Duke Energy (NYSE: DUK) subsidiary Carolina Power & Light (CPL) filed a rate request with the North Carolina Utilities Commission (NCUC) Oct. 12 seeking an average 11% increase in retail revenue to help pay for new power generation.
The rate request equaling $359m in rate increases was also outlined in a filing with the U.S. Securities &Exchange Commission (SEC).
CPL d/b/a Progress Energy Carolinas request is premised upon a North Carolina retail rate base of $6.9 bn and an 11.25% return on equity on a 55.4% equity component of the capital structure. The rate increase request is primarily driven by capital investments for plant modernization and recovery of costs. A procedural schedule has not yet been established, but if approved by the NCUC, rates are expected to go in effect in mid-2013.

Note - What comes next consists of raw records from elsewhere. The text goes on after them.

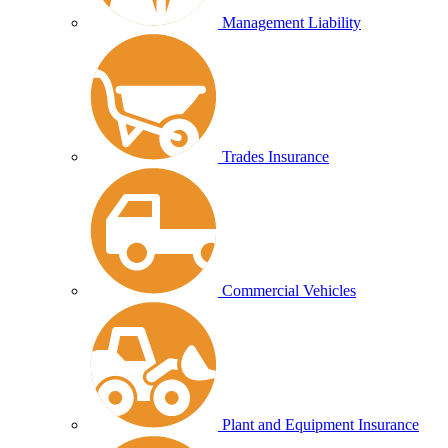
Management Liability
Trades Insurance
Commercial Vehicles
Plant and Equipment Insurance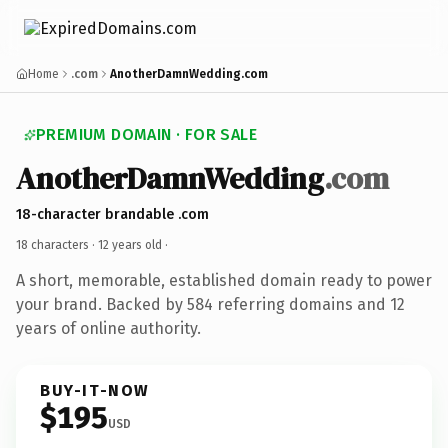
Home
.com
AnotherDamnWedding.com
PREMIUM DOMAIN · FOR SALE
AnotherDamnWedding
.com
18-character brandable .com
18 characters ·
12 years old
·
A short, memorable, established domain ready to power
your brand. Backed by 584 referring domains and 12
years of online authority.
BUY-IT-NOW
$195
USD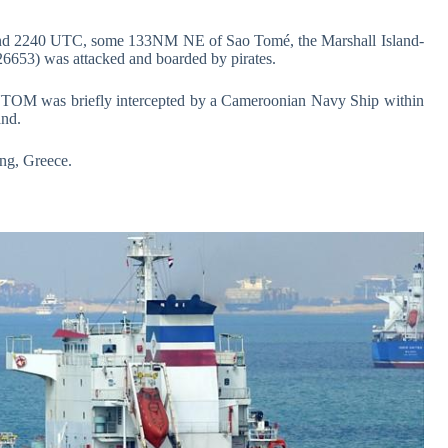
und 2240 UTC, some 133NM NE of Sao Tomé, the Marshall Island-
53) was attacked and boarded by pirates.
M was briefly intercepted by a Cameroonian Navy Ship within
and.
g, Greece.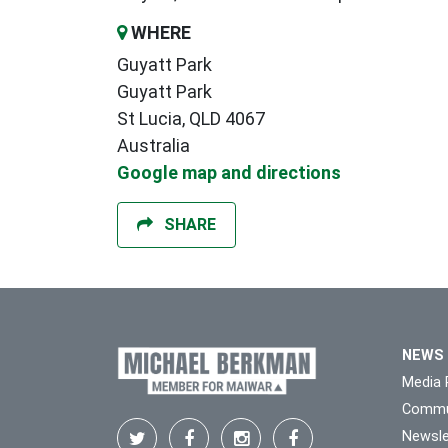
WHERE
Guyatt Park
Guyatt Park
St Lucia, QLD 4067
Australia
Google map and directions
SHARE
NEWS
Media 
Commu
Newsle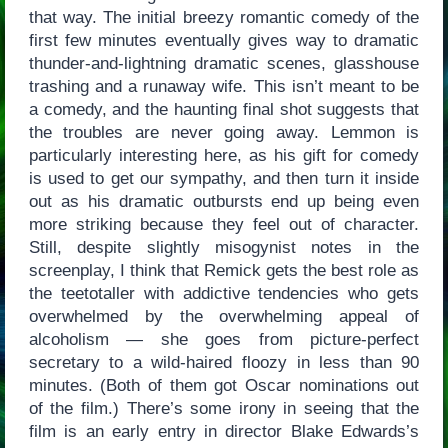
that way. The initial breezy romantic comedy of the
first few minutes eventually gives way to dramatic
thunder-and-lightning dramatic scenes, glasshouse
trashing and a runaway wife. This isn’t meant to be
a comedy, and the haunting final shot suggests that
the troubles are never going away. Lemmon is
particularly interesting here, as his gift for comedy
is used to get our sympathy, and then turn it inside
out as his dramatic outbursts end up being even
more striking because they feel out of character.
Still, despite slightly misogynist notes in the
screenplay, I think that Remick gets the best role as
the teetotaller with addictive tendencies who gets
overwhelmed by the overwhelming appeal of
alcoholism — she goes from picture-perfect
secretary to a wild-haired floozy in less than 90
minutes. (Both of them got Oscar nominations out
of the film.) There’s some irony in seeing that the
film is an early entry in director Blake Edwards’s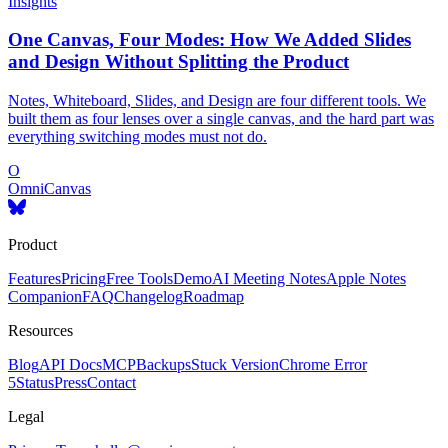
Insights
One Canvas, Four Modes: How We Added Slides
and Design Without Splitting the Product
Notes, Whiteboard, Slides, and Design are four different tools. We
built them as four lenses over a single canvas, and the hard part was
everything switching modes must not do.
O
OmniCanvas
Product
Features
Pricing
Free Tools
Demo
AI Meeting Notes
Apple Notes
Companion
FAQ
Changelog
Roadmap
Resources
Blog
API Docs
MCP
Backups
Stuck Version
Chrome Error
5
Status
Press
Contact
Legal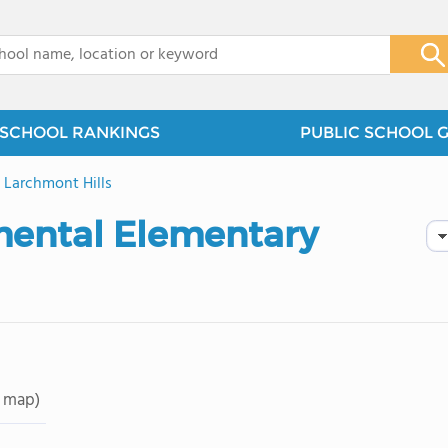
x
SCHOOL RANKINGS
PUBLIC SCHOOL 
>
Larchmont Hills
ental Elementary
 map)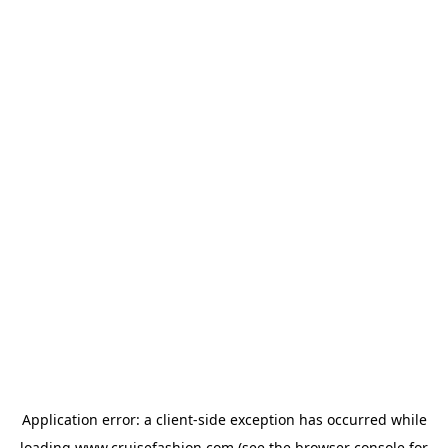
Application error: a
client
-side exception has occurred while
loading
www.cruisefashion.com
(see the
browser console
for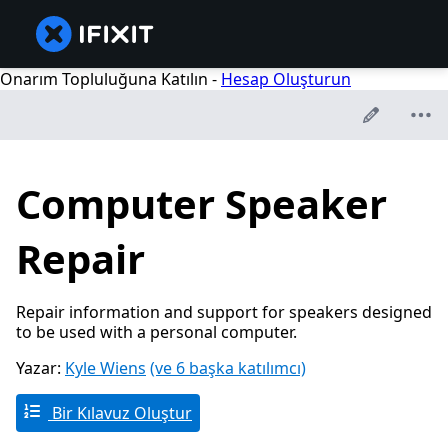
Onarım Topluluğuna Katılın -
Hesap Oluşturun
Computer Speaker
Repair
Repair information and support for speakers designed
to be used with a personal computer.
Yazar:
Kyle Wiens
(ve 6 başka katılımcı)
Bir Kılavuz Oluştur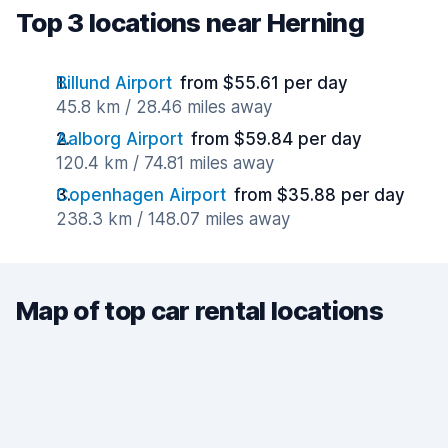
Top 3 locations near Herning
Billund Airport
from $55.61 per day
45.8 km / 28.46 miles away
Aalborg Airport
from $59.84 per day
120.4 km / 74.81 miles away
Copenhagen Airport
from $35.88 per day
238.3 km / 148.07 miles away
Map of top car rental locations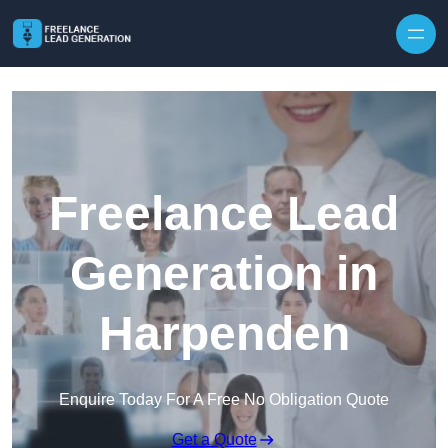
Skip to content
Freelance Lead
Generation in
Harpenden
Enquire Today For A Free No Obligation Quote
Get a Quote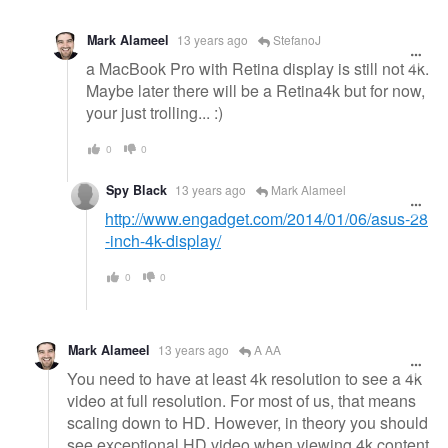
Mark Alameel
13 years ago
StefanoJ
a MacBook Pro with Retina display is still not 4k.
Maybe later there will be a Retina4k but for now,
your just trolling... :)
0
0
Spy Black
13 years ago
Mark Alameel
http://www.engadget.com/2014/01/06/asus-28
-inch-4k-display/
0
0
Mark Alameel
13 years ago
A AA
You need to have at least 4k resolution to see a 4k
video at full resolution. For most of us, that means
scaling down to HD. However, in theory you should
see exceptional HD video when viewing 4k content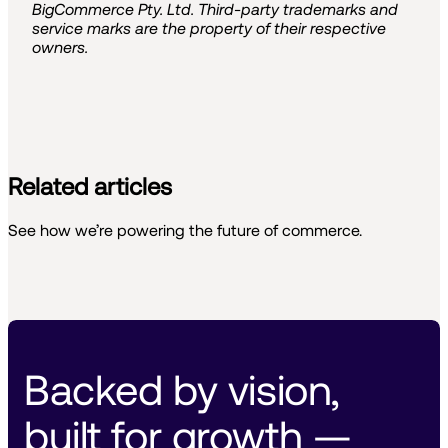
BigCommerce Pty. Ltd. Third-party trademarks and
service marks are the property of their respective
owners.
Related articles
See how we’re powering the future of commerce.
Backed by vision, 
built for growth —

The company is involved in $2.3bn for plant modernization and other capital additions. This includes post in-service deferrals associated with the Smith Energy Complex and the Lee Energy Complex, CWIP (construction work in progress fees) associated with the Sutton combined-cycle plant and accelerated depreciation on un-scrubbed coal plants that have been retired or will be retired.
The 625-MW Sutton natural gas plant is expected in service in the fourth quarter of 2013, around the same time that some coal units will be retired. The new Lee combined-cycle natural gas plant is scheduled to enter operation in 2013 to help replace coal-fired units that were retired this fall.